Tomoda et al compared balloon dilation alone with endoscopic stenting for treating HJS under enteroscopic guidance in 103 and 34 patients, respectively 15 . In this study, multivariate analysis selected only balloon dilation as an independent risk factor (hazard ratio, 2.86; 95 % confidence interval, 1.44–6.55; P  = 0.002). Plastic stent deployment might thus be useful for treating HJS. However, although EUS-BD confers several advantages, such as a short procedural duration and a higher technical success rate than an enteroscopic approach, a plastic stent deployed at an HJS site might be difficult to remove via the EUS-HGS route. Various techniques through the HGS route, such as HJS stent removal and deployment, might thus sometimes prove challenging, and our technique applied to transluminal antegrade ED might offer a novel option for treating HJS.

Reported results for the ED technique are quite favorable 11 12 . Gao et al. found that strictures in nine of 10 patients with refractory biliary and pancreatic duct stricture were successfully treated by ERCP using wire-guided needle-knife electrocautery 11 . Still, AEs of self-limited bleeds and biliary perforation developed. On the other hand, transpapillary dilation of refractory severe biliary or main pancreatic duct strictures using a wire-guided coaxial diathermic dilator was successful in all 22 patients 12 , with no severe AEs. However, we used the novel fine-gauge ED to reduce risk of bleeding that is still associated with ED due to burning. Cholangioscopic findings confirmed that AEs such as bleeding or perforation did not arise in any of our patients.

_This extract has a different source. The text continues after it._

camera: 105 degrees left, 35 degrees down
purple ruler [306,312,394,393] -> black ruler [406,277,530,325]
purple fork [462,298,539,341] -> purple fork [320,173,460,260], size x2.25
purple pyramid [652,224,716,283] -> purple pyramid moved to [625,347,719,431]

Our technique used a 10-mm-diameter FCSEMS. We believe that successful performance of EUS-HGS itself without stent migration or dislocation or bile leakage is extremely important in clinical practice. To prevent stent dislocation, a 10-mm-diameter FCSEMS was selected to resist the strong radial forces that may be encountered. In addition, this FCSEMS is removed after 1 week, so AEs associated with FCSEMS such as stent-induced ductal change may be avoided. Also, our technique may be a relatively complex procedure due to its two-step nature. However, after creation of the fistula between the intrahepatic bile duct and stomach, reintervention is easily and safely performed with a short procedure time compared with the enteroscopic approach.

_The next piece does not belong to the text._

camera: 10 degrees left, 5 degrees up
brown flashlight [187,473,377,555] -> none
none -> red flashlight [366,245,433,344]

Our study and technique have several limitations such as the small number of patients, high cost, short duration of follow-up, and retrospective nature of the study.

Conclusion

We concluded that transluminal antegrade ED is safe and feasible. Our technique might offer a new option with which to treat HJS, although a prospective study with long-term follow-up is needed.